Debugging resource annotation issues

I use resource annotations (Worker Resources — Dask.distributed 2023.11.0+22.gdc06ce4 documentation) to ensure several GPU tasks are not simultaneously executed by various threads, as it can lead to OOMs.

However this mechanism is turning out to be brittle and minor unrelated changes to the pipeline are leading to simultaneous execution.

From

In most cases (such as the case above) the annotations for y may be lost during graph optimization before execution. You can avoid that by passing the optimize_graph=False keyword.

I do understand that resource annotations need not be honored by the scheduler, but I see this behavior even when using optimize_graph=False is being used.

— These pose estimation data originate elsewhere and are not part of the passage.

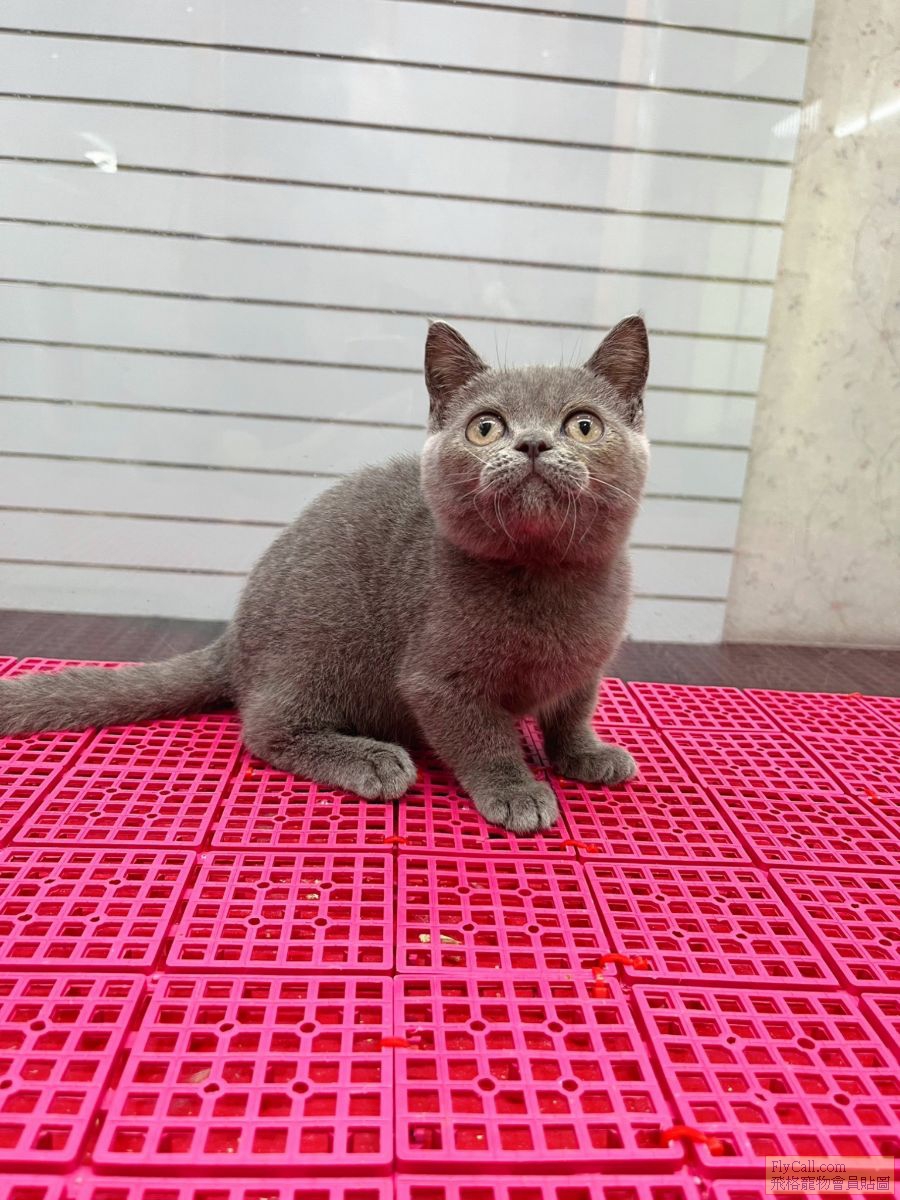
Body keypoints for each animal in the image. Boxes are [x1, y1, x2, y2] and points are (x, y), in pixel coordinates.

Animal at [0, 315, 650, 832]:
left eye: (583, 425)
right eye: (486, 427)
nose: (533, 443)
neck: (544, 574)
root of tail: (233, 641)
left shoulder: (586, 665)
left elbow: (571, 712)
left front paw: (583, 755)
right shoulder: (436, 681)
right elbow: (480, 738)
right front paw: (514, 790)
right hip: (322, 646)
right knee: (265, 728)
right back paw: (371, 758)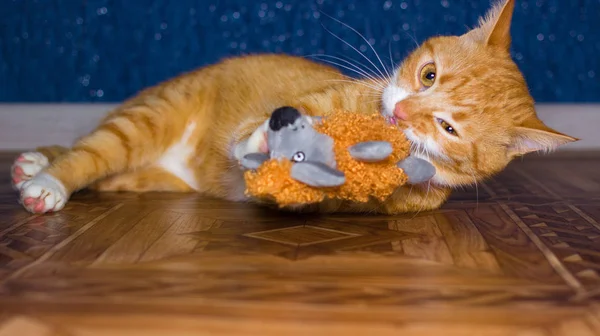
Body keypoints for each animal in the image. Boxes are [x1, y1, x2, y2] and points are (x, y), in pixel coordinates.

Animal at [10, 0, 576, 214]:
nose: (399, 116)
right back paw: (45, 176)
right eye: (428, 74)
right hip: (146, 118)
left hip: (148, 175)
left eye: (447, 128)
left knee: (109, 169)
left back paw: (36, 169)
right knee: (87, 151)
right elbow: (261, 126)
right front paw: (269, 136)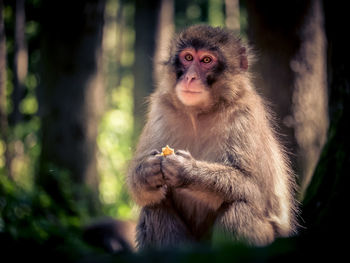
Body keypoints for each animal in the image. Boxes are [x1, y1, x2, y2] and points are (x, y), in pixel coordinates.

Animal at [127, 24, 300, 250]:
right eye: (188, 57)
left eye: (207, 60)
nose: (190, 77)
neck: (198, 113)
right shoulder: (161, 110)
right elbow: (141, 190)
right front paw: (147, 172)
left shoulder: (245, 116)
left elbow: (255, 189)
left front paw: (186, 170)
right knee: (155, 207)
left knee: (239, 210)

Would it be possible to debug at the scheduler level how the annotations are being used and if they are being honored ?


NOT A CONTRIBUTION

Hm, this looks like a complex problem, and this is probably not normal that resources annotations are not being honored with optimize_graph=False.

Not an expert here, but I can think of two ways of trying to understand why:

  • Dig into the tasks graph or the HighLevelGraph to see if the annotations are taken into account.
  • Build a SchedulerPlugin and use the transition function to see each task annotation.

Hope someone else can chime in to give some better advice.

Alternatively to optimize_graph=False, you should be able to just write

dask.config.set({"optimization.fuse.active": False})

which will leave some optimizations on.
If you are still losing annotations after this please open a ticket with a reproducer.

In order to debug yourself:

x = ... # build dask collection
future = client.compute(x)
key = future.key

async def get_annotations(dask_scheduler):
    while key not in dask_scheduler.tasks:
        await asyncio.sleep(0.01)
    return {ts.key: ts.annotations for ts in dask_scheduler.tasks.values()}

annotations = client.run_on_scheduler(get_annotations)